Iron may be involved in the metabolism of VD by regulating the expression of VD hydroxylase, suggesting that appropriate iron supplementation might promote the activation of VD.
铁和维生素D(VD)对健康至关重要。先前的研究表明,铁稳态对VD代谢有潜在影响,但其机制尚未完全明确。
探讨VD代谢与铁代谢之间的关系以及铁对VD代谢的调控机制。
40只雄性大鼠适应性喂养7天,通过简单随机化分为对照组(C,n = 6,正常饮食)和模型组(M,n = 24,缺铁饮食),后者用于建立缺铁性贫血(IDA)模型。喂养6周后,模型组通过区组随机化再分为:缺铁组(DFe)、低铁组(LFe)、中铁组(MFe)和高铁组(HFe)。分别给予不同剂量的右旋糖酐铁(基于铁含量(100 g·bw·d)):0、1.1、3.3和9.9 mg)。4周后,用8%水合氯醛麻醉大鼠,采集血液(从腹主动脉采集)、肝脏和肾脏组织。血清和组织分别包装并于-80℃冷冻待测。

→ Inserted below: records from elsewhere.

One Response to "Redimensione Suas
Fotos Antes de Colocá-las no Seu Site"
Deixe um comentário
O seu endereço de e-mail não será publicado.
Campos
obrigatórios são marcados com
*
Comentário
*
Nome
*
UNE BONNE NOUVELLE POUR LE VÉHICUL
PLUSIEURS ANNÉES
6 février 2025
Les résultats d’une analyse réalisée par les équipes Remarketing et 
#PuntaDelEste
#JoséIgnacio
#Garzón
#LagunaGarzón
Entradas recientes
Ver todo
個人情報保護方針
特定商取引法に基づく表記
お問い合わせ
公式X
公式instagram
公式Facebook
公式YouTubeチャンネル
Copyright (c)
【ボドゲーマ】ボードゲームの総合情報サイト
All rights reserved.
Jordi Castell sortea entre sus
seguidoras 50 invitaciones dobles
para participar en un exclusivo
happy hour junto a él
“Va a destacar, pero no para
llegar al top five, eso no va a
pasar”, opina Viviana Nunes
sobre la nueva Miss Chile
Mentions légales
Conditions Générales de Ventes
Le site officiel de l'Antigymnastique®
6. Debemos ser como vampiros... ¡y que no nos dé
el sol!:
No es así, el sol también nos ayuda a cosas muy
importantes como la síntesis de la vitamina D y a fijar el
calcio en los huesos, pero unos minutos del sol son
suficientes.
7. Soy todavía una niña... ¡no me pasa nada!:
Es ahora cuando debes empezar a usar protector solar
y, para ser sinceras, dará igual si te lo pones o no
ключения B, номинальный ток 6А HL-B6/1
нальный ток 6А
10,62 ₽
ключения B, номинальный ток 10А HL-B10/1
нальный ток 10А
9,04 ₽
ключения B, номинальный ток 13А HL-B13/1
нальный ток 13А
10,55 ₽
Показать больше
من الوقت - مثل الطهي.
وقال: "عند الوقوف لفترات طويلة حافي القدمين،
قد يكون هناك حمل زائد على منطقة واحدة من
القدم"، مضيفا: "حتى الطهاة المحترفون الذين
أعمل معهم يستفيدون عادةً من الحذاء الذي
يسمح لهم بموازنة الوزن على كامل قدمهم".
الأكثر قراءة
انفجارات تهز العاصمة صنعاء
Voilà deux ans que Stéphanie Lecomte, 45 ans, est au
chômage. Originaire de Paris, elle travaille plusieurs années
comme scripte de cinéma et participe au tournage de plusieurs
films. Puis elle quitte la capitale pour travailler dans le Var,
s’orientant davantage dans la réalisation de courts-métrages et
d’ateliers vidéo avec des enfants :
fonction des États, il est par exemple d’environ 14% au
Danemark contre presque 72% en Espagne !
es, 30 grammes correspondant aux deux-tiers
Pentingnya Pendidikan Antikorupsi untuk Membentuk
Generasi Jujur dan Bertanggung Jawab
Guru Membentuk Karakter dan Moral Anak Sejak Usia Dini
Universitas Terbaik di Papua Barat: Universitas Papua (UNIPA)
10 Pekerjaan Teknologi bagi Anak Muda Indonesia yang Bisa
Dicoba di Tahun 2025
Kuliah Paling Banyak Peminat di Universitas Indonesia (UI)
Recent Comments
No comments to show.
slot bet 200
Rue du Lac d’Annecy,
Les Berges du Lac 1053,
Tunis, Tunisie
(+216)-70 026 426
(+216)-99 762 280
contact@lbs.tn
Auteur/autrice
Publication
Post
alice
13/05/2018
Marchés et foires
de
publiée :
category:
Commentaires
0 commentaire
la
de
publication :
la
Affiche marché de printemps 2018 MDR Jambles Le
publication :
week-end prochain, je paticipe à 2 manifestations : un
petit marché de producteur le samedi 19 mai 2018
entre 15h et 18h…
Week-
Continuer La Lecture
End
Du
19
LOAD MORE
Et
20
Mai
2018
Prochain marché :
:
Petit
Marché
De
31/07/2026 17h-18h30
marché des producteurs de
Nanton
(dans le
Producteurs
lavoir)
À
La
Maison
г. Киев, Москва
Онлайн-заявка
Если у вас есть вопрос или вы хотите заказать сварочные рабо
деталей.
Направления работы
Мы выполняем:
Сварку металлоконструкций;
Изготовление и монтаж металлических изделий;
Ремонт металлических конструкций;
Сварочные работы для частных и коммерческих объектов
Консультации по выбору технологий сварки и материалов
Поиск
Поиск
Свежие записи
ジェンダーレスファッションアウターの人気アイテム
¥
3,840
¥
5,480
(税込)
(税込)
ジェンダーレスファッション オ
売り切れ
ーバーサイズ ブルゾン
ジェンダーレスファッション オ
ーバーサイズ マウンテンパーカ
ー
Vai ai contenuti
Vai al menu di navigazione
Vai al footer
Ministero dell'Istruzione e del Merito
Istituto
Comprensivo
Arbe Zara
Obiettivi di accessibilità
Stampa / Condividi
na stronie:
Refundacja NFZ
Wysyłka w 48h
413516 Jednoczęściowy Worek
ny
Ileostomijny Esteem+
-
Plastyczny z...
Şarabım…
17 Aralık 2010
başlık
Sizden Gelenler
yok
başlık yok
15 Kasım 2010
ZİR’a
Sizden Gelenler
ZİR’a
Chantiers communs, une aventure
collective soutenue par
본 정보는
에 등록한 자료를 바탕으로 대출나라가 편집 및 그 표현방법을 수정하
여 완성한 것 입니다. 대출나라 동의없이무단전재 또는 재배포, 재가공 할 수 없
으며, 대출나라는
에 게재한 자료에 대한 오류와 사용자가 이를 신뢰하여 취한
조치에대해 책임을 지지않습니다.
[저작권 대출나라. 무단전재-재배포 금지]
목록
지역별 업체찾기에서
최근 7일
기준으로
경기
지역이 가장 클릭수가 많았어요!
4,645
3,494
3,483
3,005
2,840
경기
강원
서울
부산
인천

结果显示,DFe组血红蛋白(Hb)、红细胞(RBC)、血清铁(SI)、肝脏铁和肾脏铁水平低于其他四组,而DFe组总铁结合力(TIBC)、转铁蛋白(TF)和转铁蛋白受体(Tfr)水平高于其他组;DFe组血清25-(OH)D和1,25-(OH)D水平显著低于C组(P < 0.05)。相关性分析表明,25-(OH)D和1,25-(OH)D水平与TIBC、TF和Tfr呈负相关,与SI无相关性。蛋白质免疫印迹、免疫荧光和q-PCR结果显示,与C组相比,DFe组CYP2R1、CYP27A1和CYP24A1的蛋白质和基因表达下调,DFe组CYP27B1蛋白质和基因表达上调。
铁可能通过调节VD羟化酶的表达参与VD代谢,提示适当补充铁可能促进VD的活化。